Professor Milo, Mr. Archer, a pleasure to meet you both.
Oliver knew again that she referred to himself. He had been a professor of sorts, a chemist he knew. There had been an accident and panic and countless horrifying visions and then he was at Arkham, talking to Archer with tubes up his gut. Oliver knew this woman as well. The last time he had seen her, the stout African American had been wearing a cheap business suite with a black blouse and holding a file folder.
Miss Waller. What brings you here from Cadmus?
You.
Will you be taking me away from here?
Yes, I will.
Oliver nodded at this, eagerly. His memories were fast returning and he knew that Arkham had not been good to him. Even now he felt as the weariness that he had struggled against since waking up was reaching up to claim him, that Arkham was still trying to hold on to him even as he was leaving. His breath had become fast and weak and there was a slight dampness on his skin where his clothes rested.
It did not change as Waller took over his chair from Archie and the trio walked out through the doors into the sea thick air, and neither did it change when they placed him, chair and all, into a parked white van with government markings. None of the three spoke as Oliver and all of his equipment was strapped into the van. Waller asked him if he felt comfortable. He said he was. Waller exited the car after saying she had to deliver some paperwork. Archie finished the last of the straps and was about to leave when he turned back and spoke to Oliver with one hand resting lightly on Oliver's shoulder.
Just remember that Arkham never really leaves you.
Archie gave his shoulder a small squeeze before hopping out of the van and closing the door.
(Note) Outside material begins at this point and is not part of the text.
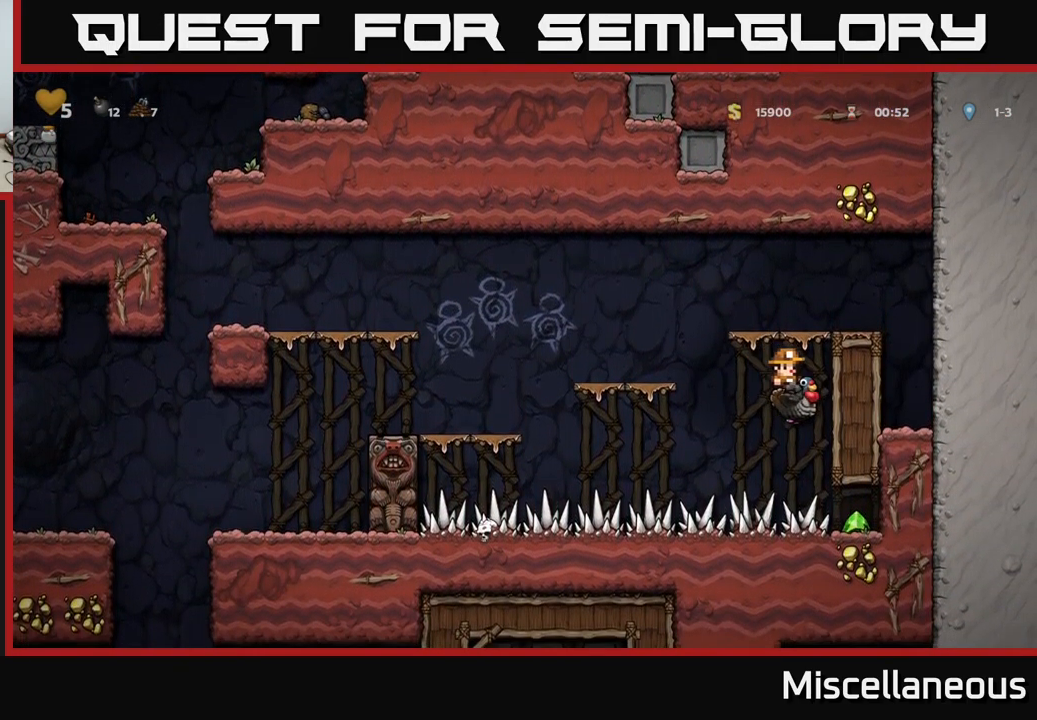
{"buttons": ["A"], "events": [[17, "DPAD_RIGHT", "up"]]}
The van rumbled to life and soon they were pulling away. As they moved down the driveway, Oliver twisted as best he could in his chair and looked back at the black outline of Arkham against the lighter twilight of Gotham. And as they turned the last bend, the lights of Arkham flickered on in the early morning haze, one by one, corpse lights that illuminated nothing but themselves. They grew brighter and brighter until he all he saw was their yellow-white glare. He screamed and he screamed and he screamed because he knew that Arkham wasn't going to leave him. It was going to snatch him up again and never let him go because you could never really leave Arkham.
………….
The asylum orderly looked down at the twitching body of one Professor Oliver Milo, one-time freelance researcher and criminal and now permanent decoration at Arkham Asylum, home to the criminally insane. After scribbling a few more notes about the patient's vital signs, the staff member reached over and methodically depressed a row of switches that controlled Milo's life support. A few seconds passed as the heart monitor's rhythmic beat grew more and more erratic before flat-lining. The orderly sighed and shook his head as he walked away as the disposal team came up. He'd had such hopes that the professor would recover from his catatonic state. The criminal genius had come from the county hospital nearly fully recovered, his brains showing increasing mental activity. He'd arrived at Arkham because they could better monitor and care for the invalid. There'd been continued improvement, but the professor had never awakened, only making random movements that those in his state were wont to do. Eventually the order had come down that state funding had been cut again and someone had to go. Law abiding citizens took the natural priority.
"Such a waste; thought he had every chance of recovering."